[Stored records]
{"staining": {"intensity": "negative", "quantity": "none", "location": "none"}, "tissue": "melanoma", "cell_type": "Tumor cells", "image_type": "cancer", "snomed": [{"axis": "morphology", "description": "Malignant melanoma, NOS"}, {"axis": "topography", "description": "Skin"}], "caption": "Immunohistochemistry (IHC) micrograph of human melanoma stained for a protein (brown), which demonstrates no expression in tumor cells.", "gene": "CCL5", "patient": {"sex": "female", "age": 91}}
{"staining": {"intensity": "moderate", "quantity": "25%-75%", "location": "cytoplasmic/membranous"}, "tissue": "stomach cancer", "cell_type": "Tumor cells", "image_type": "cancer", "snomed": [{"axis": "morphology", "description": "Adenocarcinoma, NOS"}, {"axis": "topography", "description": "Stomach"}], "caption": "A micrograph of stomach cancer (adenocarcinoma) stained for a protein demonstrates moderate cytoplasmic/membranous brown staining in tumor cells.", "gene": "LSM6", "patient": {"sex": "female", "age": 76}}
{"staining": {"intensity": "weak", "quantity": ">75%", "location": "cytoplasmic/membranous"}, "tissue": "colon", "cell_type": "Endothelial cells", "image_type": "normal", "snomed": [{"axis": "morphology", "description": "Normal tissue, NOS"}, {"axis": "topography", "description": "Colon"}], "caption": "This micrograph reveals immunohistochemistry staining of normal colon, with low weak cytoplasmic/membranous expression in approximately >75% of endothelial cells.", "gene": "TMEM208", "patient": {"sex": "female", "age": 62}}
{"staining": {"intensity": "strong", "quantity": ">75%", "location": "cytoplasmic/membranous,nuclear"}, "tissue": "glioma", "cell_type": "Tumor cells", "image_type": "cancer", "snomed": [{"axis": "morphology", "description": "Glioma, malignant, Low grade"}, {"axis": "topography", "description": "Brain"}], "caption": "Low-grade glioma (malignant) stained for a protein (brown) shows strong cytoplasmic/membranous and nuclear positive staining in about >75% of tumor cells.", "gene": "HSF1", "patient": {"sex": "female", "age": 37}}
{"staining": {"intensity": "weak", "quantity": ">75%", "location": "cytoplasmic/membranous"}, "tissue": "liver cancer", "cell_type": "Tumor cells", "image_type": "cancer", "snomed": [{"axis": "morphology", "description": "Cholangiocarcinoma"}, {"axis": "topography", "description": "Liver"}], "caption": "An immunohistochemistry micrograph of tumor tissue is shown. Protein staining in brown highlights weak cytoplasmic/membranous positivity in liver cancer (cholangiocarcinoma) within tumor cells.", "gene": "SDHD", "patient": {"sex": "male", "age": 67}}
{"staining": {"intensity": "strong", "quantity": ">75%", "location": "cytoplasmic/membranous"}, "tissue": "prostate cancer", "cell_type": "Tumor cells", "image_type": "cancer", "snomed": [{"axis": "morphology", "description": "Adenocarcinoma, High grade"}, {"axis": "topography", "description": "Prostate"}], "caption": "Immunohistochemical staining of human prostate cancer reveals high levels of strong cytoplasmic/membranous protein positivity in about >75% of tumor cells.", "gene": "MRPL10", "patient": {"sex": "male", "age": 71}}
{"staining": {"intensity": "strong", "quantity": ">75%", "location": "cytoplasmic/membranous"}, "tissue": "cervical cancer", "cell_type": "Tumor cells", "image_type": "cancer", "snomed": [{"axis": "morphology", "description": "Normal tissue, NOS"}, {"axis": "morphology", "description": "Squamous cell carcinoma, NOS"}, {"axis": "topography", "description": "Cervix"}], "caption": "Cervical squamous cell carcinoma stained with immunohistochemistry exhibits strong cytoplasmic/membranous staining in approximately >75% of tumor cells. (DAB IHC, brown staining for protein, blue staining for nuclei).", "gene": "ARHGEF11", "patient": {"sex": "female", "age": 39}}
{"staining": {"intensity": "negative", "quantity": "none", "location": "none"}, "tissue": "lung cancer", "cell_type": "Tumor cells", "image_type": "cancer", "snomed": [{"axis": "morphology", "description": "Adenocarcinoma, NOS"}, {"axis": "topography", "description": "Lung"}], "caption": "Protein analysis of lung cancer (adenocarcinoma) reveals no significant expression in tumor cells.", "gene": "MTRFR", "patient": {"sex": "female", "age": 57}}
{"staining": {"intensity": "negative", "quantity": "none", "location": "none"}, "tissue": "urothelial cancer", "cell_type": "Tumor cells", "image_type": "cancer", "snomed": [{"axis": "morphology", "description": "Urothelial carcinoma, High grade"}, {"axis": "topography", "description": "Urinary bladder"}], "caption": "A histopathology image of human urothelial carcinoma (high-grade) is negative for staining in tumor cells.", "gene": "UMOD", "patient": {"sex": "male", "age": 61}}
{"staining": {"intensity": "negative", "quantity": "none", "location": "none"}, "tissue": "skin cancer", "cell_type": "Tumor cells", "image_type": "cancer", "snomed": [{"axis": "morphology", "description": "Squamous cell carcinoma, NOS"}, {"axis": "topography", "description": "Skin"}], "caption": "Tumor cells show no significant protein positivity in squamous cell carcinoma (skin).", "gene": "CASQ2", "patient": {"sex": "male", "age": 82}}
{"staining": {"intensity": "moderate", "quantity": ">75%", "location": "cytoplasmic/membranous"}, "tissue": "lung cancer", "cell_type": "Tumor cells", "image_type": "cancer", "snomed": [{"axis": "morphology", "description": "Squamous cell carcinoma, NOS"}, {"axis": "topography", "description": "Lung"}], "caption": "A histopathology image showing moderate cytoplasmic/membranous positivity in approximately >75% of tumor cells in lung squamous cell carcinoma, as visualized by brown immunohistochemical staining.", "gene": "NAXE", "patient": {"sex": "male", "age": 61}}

• DIRECTIONS
Every entry is to be returned exactly, with nothing dropped.

• ANSWER BOX
{"staining": {"intensity": "negative", "quantity": "none", "location": "none"}, "tissue": "melanoma", "cell_type": "Tumor cells", "image_type": "cancer", "snomed": [{"axis": "morphology", "description": "Malignant melanoma, NOS"}, {"axis": "topography", "description": "Skin"}], "caption": "Immunohistochemistry (IHC) micrograph of human melanoma stained for a protein (brown), which demonstrates no expression in tumor cells.", "gene": "CCL5", "patient": {"sex": "female", "age": 91}}
{"staining": {"intensity": "moderate", "quantity": "25%-75%", "location": "cytoplasmic/membranous"}, "tissue": "stomach cancer", "cell_type": "Tumor cells", "image_type": "cancer", "snomed": [{"axis": "morphology", "description": "Adenocarcinoma, NOS"}, {"axis": "topography", "description": "Stomach"}], "caption": "A micrograph of stomach cancer (adenocarcinoma) stained for a protein demonstrates moderate cytoplasmic/membranous brown staining in tumor cells.", "gene": "LSM6", "patient": {"sex": "female", "age": 76}}
{"staining": {"intensity": "weak", "quantity": ">75%", "location": "cytoplasmic/membranous"}, "tissue": "colon", "cell_type": "Endothelial cells", "image_type": "normal", "snomed": [{"axis": "morphology", "description": "Normal tissue, NOS"}, {"axis": "topography", "description": "Colon"}], "caption": "This micrograph reveals immunohistochemistry staining of normal colon, with low weak cytoplasmic/membranous expression in approximately >75% of endothelial cells.", "gene": "TMEM208", "patient": {"sex": "female", "age": 62}}
{"staining": {"intensity": "strong", "quantity": ">75%", "location": "cytoplasmic/membranous,nuclear"}, "tissue": "glioma", "cell_type": "Tumor cells", "image_type": "cancer", "snomed": [{"axis": "morphology", "description": "Glioma, malignant, Low grade"}, {"axis": "topography", "description": "Brain"}], "caption": "Low-grade glioma (malignant) stained for a protein (brown) shows strong cytoplasmic/membranous and nuclear positive staining in about >75% of tumor cells.", "gene": "HSF1", "patient": {"sex": "female", "age": 37}}
{"staining": {"intensity": "weak", "quantity": ">75%", "location": "cytoplasmic/membranous"}, "tissue": "liver cancer", "cell_type": "Tumor cells", "image_type": "cancer", "snomed": [{"axis": "morphology", "description": "Cholangiocarcinoma"}, {"axis": "topography", "description": "Liver"}], "caption": "An immunohistochemistry micrograph of tumor tissue is shown. Protein staining in brown highlights weak cytoplasmic/membranous positivity in liver cancer (cholangiocarcinoma) within tumor cells.", "gene": "SDHD", "patient": {"sex": "male", "age": 67}}
{"staining": {"intensity": "strong", "quantity": ">75%", "location": "cytoplasmic/membranous"}, "tissue": "prostate cancer", "cell_type": "Tumor cells", "image_type": "cancer", "snomed": [{"axis": "morphology", "description": "Adenocarcinoma, High grade"}, {"axis": "topography", "description": "Prostate"}], "caption": "Immunohistochemical staining of human prostate cancer reveals high levels of strong cytoplasmic/membranous protein positivity in about >75% of tumor cells.", "gene": "MRPL10", "patient": {"sex": "male", "age": 71}}
{"staining": {"intensity": "strong", "quantity": ">75%", "location": "cytoplasmic/membranous"}, "tissue": "cervical cancer", "cell_type": "Tumor cells", "image_type": "cancer", "snomed": [{"axis": "morphology", "description": "Normal tissue, NOS"}, {"axis": "morphology", "description": "Squamous cell carcinoma, NOS"}, {"axis": "topography", "description": "Cervix"}], "caption": "Cervical squamous cell carcinoma stained with immunohistochemistry exhibits strong cytoplasmic/membranous staining in approximately >75% of tumor cells. (DAB IHC, brown staining for protein, blue staining for nuclei).", "gene": "ARHGEF11", "patient": {"sex": "female", "age": 39}}
{"staining": {"intensity": "negative", "quantity": "none", "location": "none"}, "tissue": "lung cancer", "cell_type": "Tumor cells", "image_type": "cancer", "snomed": [{"axis": "morphology", "description": "Adenocarcinoma, NOS"}, {"axis": "topography", "description": "Lung"}], "caption": "Protein analysis of lung cancer (adenocarcinoma) reveals no significant expression in tumor cells.", "gene": "MTRFR", "patient": {"sex": "female", "age": 57}}
{"staining": {"intensity": "negative", "quantity": "none", "location": "none"}, "tissue": "urothelial cancer", "cell_type": "Tumor cells", "image_type": "cancer", "snomed": [{"axis": "morphology", "description": "Urothelial carcinoma, High grade"}, {"axis": "topography", "description": "Urinary bladder"}], "caption": "A histopathology image of human urothelial carcinoma (high-grade) is negative for staining in tumor cells.", "gene": "UMOD", "patient": {"sex": "male", "age": 61}}
{"staining": {"intensity": "negative", "quantity": "none", "location": "none"}, "tissue": "skin cancer", "cell_type": "Tumor cells", "image_type": "cancer", "snomed": [{"axis": "morphology", "description": "Squamous cell carcinoma, NOS"}, {"axis": "topography", "description": "Skin"}], "caption": "Tumor cells show no significant protein positivity in squamous cell carcinoma (skin).", "gene": "CASQ2", "patient": {"sex": "male", "age": 82}}
{"staining": {"intensity": "moderate", "quantity": ">75%", "location": "cytoplasmic/membranous"}, "tissue": "lung cancer", "cell_type": "Tumor cells", "image_type": "cancer", "snomed": [{"axis": "morphology", "description": "Squamous cell carcinoma, NOS"}, {"axis": "topography", "description": "Lung"}], "caption": "A histopathology image showing moderate cytoplasmic/membranous positivity in approximately >75% of tumor cells in lung squamous cell carcinoma, as visualized by brown immunohistochemical staining.", "gene": "NAXE", "patient": {"sex": "male", "age": 61}}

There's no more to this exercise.